Go to College Debt-Free!

From TeensGotCents

Before I started TeensGotCents and got enrolled in dual enrollment, I never really focused on my financial future. After all, education was never something I had to pay for in the past. But since then, I learned that student loan debt in the United States is $1.3 trillion. Even worse, according to MarketWatch, that number is going up by about $3,000 every few seconds!

I’ve known plenty of people who have contributed to the trillions of dollars in debt themselves. And they’re not alone. A study by the Institute of College Access and Success says the average college student takes out $28,950 in debt — and 70% of all students took out some kind of loan in 2014.

What many of these students and classmates don’t realize is that there are ways to graduate with as little debt possible. These five strategies can reduce costs, prepare your pre-college finances, and set you on a path for success.

Make a Plan NOW

If you don’t already have a plan, it’s time to hash one out. Talk to your parents about opening a savings account. Ask grandparents or aunts and uncles to stop giving you sweaters and gift cards, and instead contribute to your college fund. Most importantly, begin a personal budget so you can “invest” in your college fund yourself. For example, if you were able to put $50 in a savings account every month from your 15th birthday to your 18th birthday, you would have managed to save $2,400 — enough for textbooks or a year of living in dorms.

Earn Your Keep

There are plenty of opportunities for teens to work after school, during the summer, or as needed for family and friends. Pick up babysitting jobs on weekends, apply to work at your favorite fast food spot, or start a lawn care business during your breaks. And keep it up while you’re in college! Many students can enroll in federal work-study programs, which guarantee a paycheck AND a contribution to your tuition. You can even set up automatic deposits to your savings account and schedule monthly payments to your tuition to keep yourself on track.

Hunt for Scholarships and Funding

From the moment you even consider uttering the word “college,” you’ll have tons of people whispering in your ear, reminding you to apply for scholarships. But often teenagers and college students are unsure of where to look.

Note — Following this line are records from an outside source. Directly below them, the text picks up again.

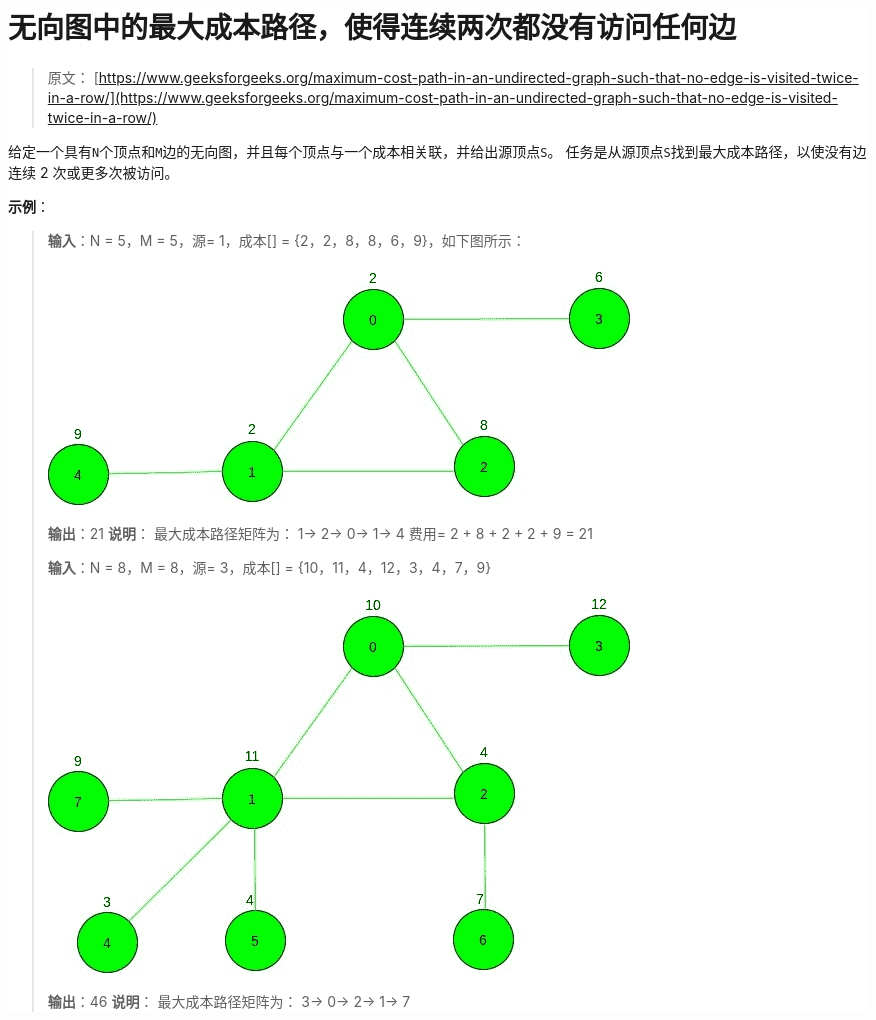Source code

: # 无向图中的最大成本路径，使得连续两次都没有访问任何边

> 原文： [https://www.geeksforgeeks.org/maximum-cost-path-in-an-undirected-graph-such-that-no-edge-is-visited-twice-in-a-row/](https://www.geeksforgeeks.org/maximum-cost-path-in-an-undirected-graph-such-that-no-edge-is-visited-twice-in-a-row/)

给定一个具有`N`个顶点和`M`边的无向图，并且每个顶点与一个成本相关联，并给出源顶点`S`。 任务是从源顶点`S`找到最大成本路径，以使没有边连续 2 次或更多次被访问。

**示例**：

> **输入**：N = 5，M = 5，源= 1，成本[] = {2，2，8，8，6，9}，如下图所示：
> 
> ![](img/5e7bc662fba299d94f2a6a0723172471.png)
> 
> **输出**：21
> **说明**：
> 最大成本路径矩阵为：
> 1-> 2-> 0-> 1-> 4
> 费用= 2 + 8 + 2 + 2 + 9 = 21
> 
> **输入**：N = 8，M = 8，源= 3，成本[] = {10，11，4，12，3，4，7，9}
> 
> ![](img/d00a68ca752a39d01dc6c68194bc29c4.png)
> 
> **输出**：46
> **说明**：
> 最大成本路径矩阵为：
> 3-> 0-> 2-> 1-> 7
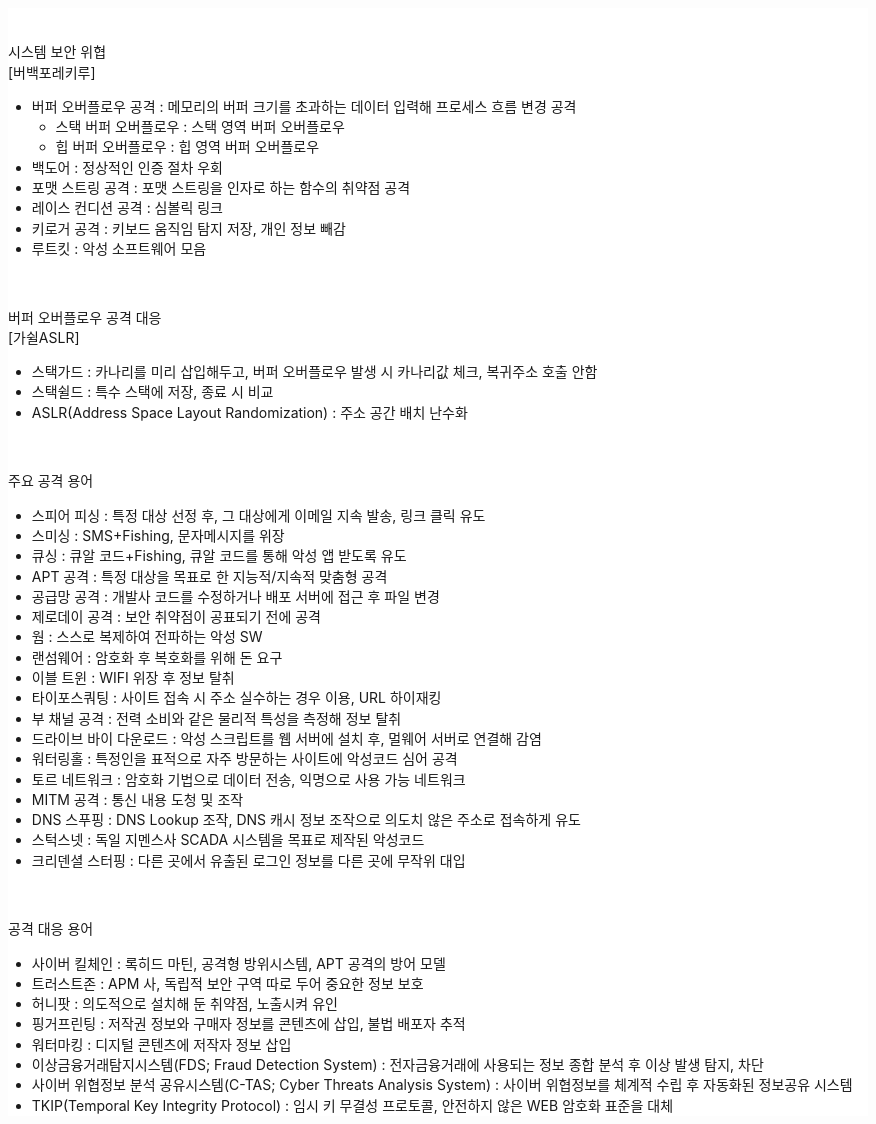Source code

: <br>

시스템 보안 위협    
[버백포레키루]
  - 버퍼 오버플로우 공격 : 메모리의 버퍼 크기를 초과하는 데이터 입력해 프로세스 흐름 변경 공격
    - 스택 버퍼 오버플로우 : 스택 영역 버퍼 오버플로우
    - 힙 버퍼 오버플로우 : 힙 영역 버퍼 오버플로우
  - 백도어 : 정상적인 인증 절차 우회
  - 포맷 스트링 공격 : 포맷 스트링을 인자로 하는 함수의 취약점 공격
  - 레이스 컨디션 공격 : 심볼릭 링크
  - 키로거 공격 : 키보드 움직임 탐지 저장, 개인 정보 빼감
  - 루트킷 : 악성 소프트웨어 모음

<br>

버퍼 오버플로우 공격 대응     
[가쉴ASLR]
  - 스택가드 : 카나리를 미리 삽입해두고, 버퍼 오버플로우 발생 시 카나리값 체크, 복귀주소 호출 안함
  - 스택쉴드 : 특수 스택에 저장, 종료 시 비교
  - ASLR(Address Space Layout Randomization) : 주소 공간 배치 난수화

<br>

주요 공격 용어
  - 스피어 피싱 : 특정 대상 선정 후, 그 대상에게 이메일 지속 발송, 링크 클릭 유도
  - 스미싱 : SMS+Fishing, 문자메시지를 위장
  - 큐싱 : 큐알 코드+Fishing, 큐알 코드를 통해 악성 앱 받도록 유도
  - APT 공격 : 특정 대상을 목표로 한 지능적/지속적 맞춤형 공격
  - 공급망 공격 : 개발사 코드를 수정하거나 배포 서버에 접근 후 파일 변경
  - 제로데이 공격 : 보안 취약점이 공표되기 전에 공격
  - 웜 : 스스로 복제하여 전파하는 악성 SW
  - 랜섬웨어 : 암호화 후 복호화를 위해 돈 요구
  - 이블 트윈 : WIFI 위장 후 정보 탈취
  - 타이포스쿼팅 : 사이트 접속 시 주소 실수하는 경우 이용, URL 하이재킹
  - 부 채널 공격 : 전력 소비와 같은 물리적 특성을 측정해 정보 탈취
  - 드라이브 바이 다운로드 : 악성 스크립트를 웹 서버에 설치 후, 멀웨어 서버로 연결해 감염
  - 워터링홀 : 특정인을 표적으로 자주 방문하는 사이트에 악성코드 심어 공격
  - 토르 네트워크 : 암호화 기법으로 데이터 전송, 익명으로 사용 가능 네트워크
  - MITM 공격 : 통신 내용 도청 및 조작
  - DNS 스푸핑 : DNS Lookup 조작, DNS 캐시 정보 조작으로 의도치 않은 주소로 접속하게 유도
  - 스턱스넷 : 독일 지멘스사 SCADA 시스템을 목표로 제작된 악성코드
  - 크리덴셜 스터핑 : 다른 곳에서 유출된 로그인 정보를 다른 곳에 무작위 대입

<br>

공격 대응 용어
  - 사이버 킬체인 : 록히드 마틴, 공격형 방위시스템, APT 공격의 방어 모델
  - 트러스트존 : APM 사, 독립적 보안 구역 따로 두어 중요한 정보 보호
  - 허니팟 : 의도적으로 설치해 둔 취약점, 노출시켜 유인
  - 핑거프린팅 : 저작권 정보와 구매자 정보를 콘텐츠에 삽입, 불법 배포자 추적
  - 워터마킹 : 디지털 콘텐츠에 저작자 정보 삽입
  - 이상금융거래탐지시스템(FDS; Fraud Detection System) : 전자금융거래에 사용되는 정보 종합 분석 후 이상 발생 탐지, 차단
  - 사이버 위협정보 분석 공유시스템(C-TAS; Cyber Threats Analysis System) : 사이버 위협정보를 체계적 수립 후 자동화된 정보공유 시스템
  - TKIP(Temporal Key Integrity Protocol) : 임시 키 무결성 프로토콜, 안전하지 않은 WEB 암호화 표준을 대체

If you are in high school, make friends with your guidance counselor or teachers. They are sent scholarship notices frequently and can keep you up to date. If you are already in college, your academic advisor or department head should be in the know. And if these come up empty, you can always do a Google search for scholarships or scroll scholarship boards. You will almost certainly be surprised how many scholarships get only a small handful of applicants!

Revisit Your Options

We all want to have that dream college experience with dorm rooms, grassy lawns, fraternities and sororities … but when that reality costs way more than you can afford, it’s time to bring yourself back down to earth. Community and junior colleges are a great and inexpensive short term alternative to paying outrageous public and private school tuition. And better yet, most towns now have access to community colleges, meaning you can save double by not shelling out for room and board or a shared apartment.

Did you know that there are schools that don’t actually charge students tuition? Students at the US Air Force Academy receive full tuition scholarships worth $40,000 in return for enlisting for active duty service. Curtis Institute of Music gives merit awards that cover the entire cost of college. And at the College of the Ozarks, students exchange 15 hours of work per week during the school year for free tuition. These schools prove that college can be obtainable if you are willing to sacrifice, work hard and prove your worth.

Now that I am a college student myself, I am dedicated to graduating without a single loan in my name. It’s going to hard, but I know the end result will be so worth it! By following these strategies, including attending a community college, living at home, and constantly being on the lookout for new scholarship opportunities, I am making my dreams come true one semester at a time.

What are you doing to avoid taking on debt for college?